Петрович снял с жердочки фонарик и, наклонившись над валёжиной, раздвинув пожухшую траву рукой, направил туда луч. Остальные с любопытством тоже поторопились посмотреть. За валёжиной в траве лежала огромная лепёшка зрелой рябины, пропущенной через медведя, украшенная сверху пока ещё не съеденным ландориком.

Котлеты из медвежатины

Мы вышли из избушки, и глаза резануло светом, словно бритвой: кругом было белым-бело. Пока мир спал, природа повеселились с белилами, расплескав их по горам и лугам, небрежно раскидав охапками по веткам берёз, и теперь только чёрные стволы корявого ольхача, как непонятные иероглифы, бегали по белоснежным страницам окружающих нас сопок. Зима! Под ногами сахарной глазурью лежал тонкий слой снега. Мы ступали по нему аккуратно, будто шли по тонкому льду, но мы отчётливо чувствовали, что каждый шаг был кощунством, нарушающим непорочность белого покрова невесты. Казалось, в мире осталось только два цвета: белый и чёрный, – и мы, смущаясь, играли в ретро-кино на фоне контрастных декораций, поминутно останавливаясь в нерешительности и удивлённо оглядываясь вокруг.

В ста метрах от зимовья Андрюха, шагавший впереди, встал, словно врезавшись в невидимую стену, и воткнул свой взгляд под ноги. Под ними ковылял, косолапил след большого медведя, который, как и мы, боялся испортить чистоту первого снега и поэтому шёл медленно, часто останавливаясь в раздумьях, топтался на месте. След был свежий.

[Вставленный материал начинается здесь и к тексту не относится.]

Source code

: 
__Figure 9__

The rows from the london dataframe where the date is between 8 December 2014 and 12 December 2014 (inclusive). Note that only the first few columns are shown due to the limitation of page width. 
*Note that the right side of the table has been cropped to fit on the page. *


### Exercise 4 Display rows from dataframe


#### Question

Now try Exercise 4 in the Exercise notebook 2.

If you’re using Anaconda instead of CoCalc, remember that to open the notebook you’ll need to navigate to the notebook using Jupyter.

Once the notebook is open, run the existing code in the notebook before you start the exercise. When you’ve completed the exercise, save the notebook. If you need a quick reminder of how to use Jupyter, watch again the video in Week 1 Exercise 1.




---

– Ну, всё – этот наш!!! – убеждённо сказал Андрюха и, пока я оценивал наши призрачные шансы, выдал мне точные размеры шкуры этого зверя, её стоимость, количество желчи, мяса в килограммах, литрах тушёнки и порционных котлетах. Под знаком «равно» он поставил чистую прибыль в рублях и валюте по курсу Центробанка. Его план венчался остроконечным шпилем намерения повесить себе на шею os penis этого медведя-неудачника и использовать её как зубочистку. После озвученных планов мой приятель метнулся в зимовье и обменял свой дробовик на винтовку Мосина, на которую упал матрос, перелезавший через ворота Зимнего, когда штурмовал его в 17-м. С тех пор она была местами поломана, но надёжно перемотана синей изолентой, стянута шурупами и заклеена эпоксидкой. На моё изумление, почему он не взял новенький карабин, недавно выданный конторой, Андрюха объяснил мне, что бережёт его, поэтому оставил дома, и, что мосинская вовсе не хуже, несмотря на почтенный возраст, и стреляет хорошо, только пули кидает в разные стороны и кладёт боком.